## TASK DESCRIPTION
Here is a listing; work out how many of its lines contain the word "Expires", and state only that number.

## GIVEN RECORDS
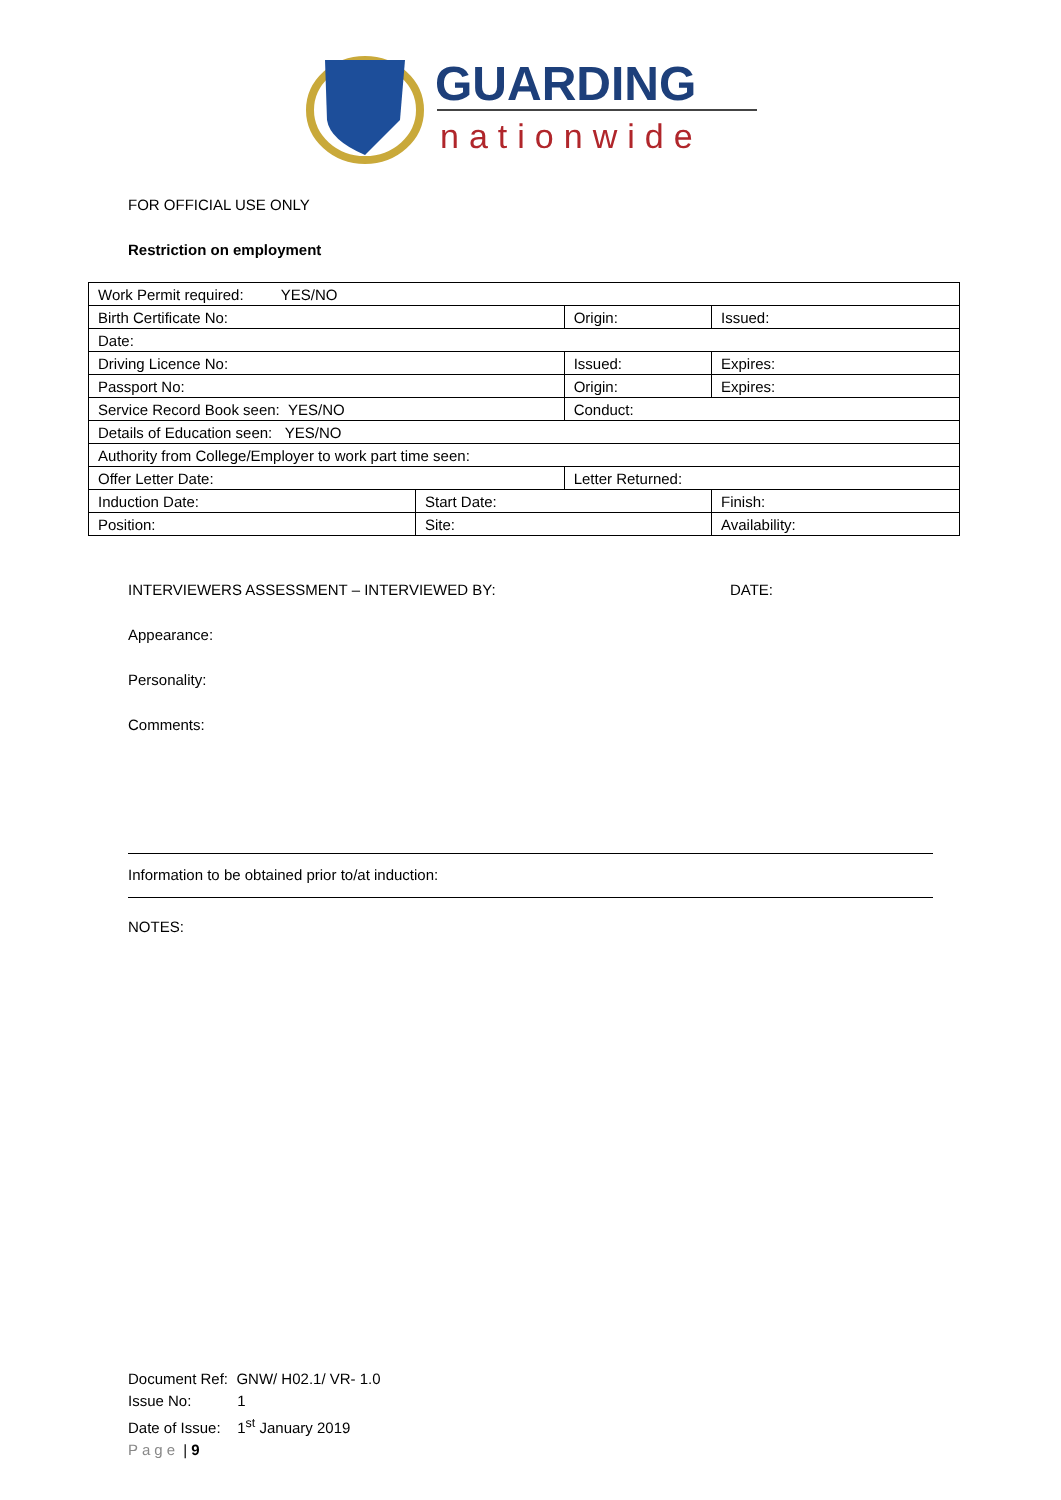GUARDING
nationwide
FOR OFFICIAL USE ONLY
Restriction on employment
| Work Permit required: YES/NO | | | |
| Birth Certificate No: | | Origin: | Issued: |
| Date: | | | |
| Driving Licence No: | | Issued: | Expires: |
| Passport No: | | Origin: | Expires: |
| Service Record Book seen: YES/NO | | Conduct: | |
| Details of Education seen: YES/NO | | | |
| Authority from College/Employer to work part time seen: | | | |
| Offer Letter Date: | | Letter Returned: | |
| Induction Date: | Start Date: | | Finish: |
| Position: | Site: | | Availability: |
INTERVIEWERS ASSESSMENT – INTERVIEWED BY: DATE:
Appearance:
Personality:
Comments:
Information to be obtained prior to/at induction:
NOTES:
Document Ref: GNW/ H02.1/ VR- 1.0
Issue No: 1
Date of Issue: 1<sup>st</sup> January 2019
Page | 9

## ANSWER TO THE PROBLEM
2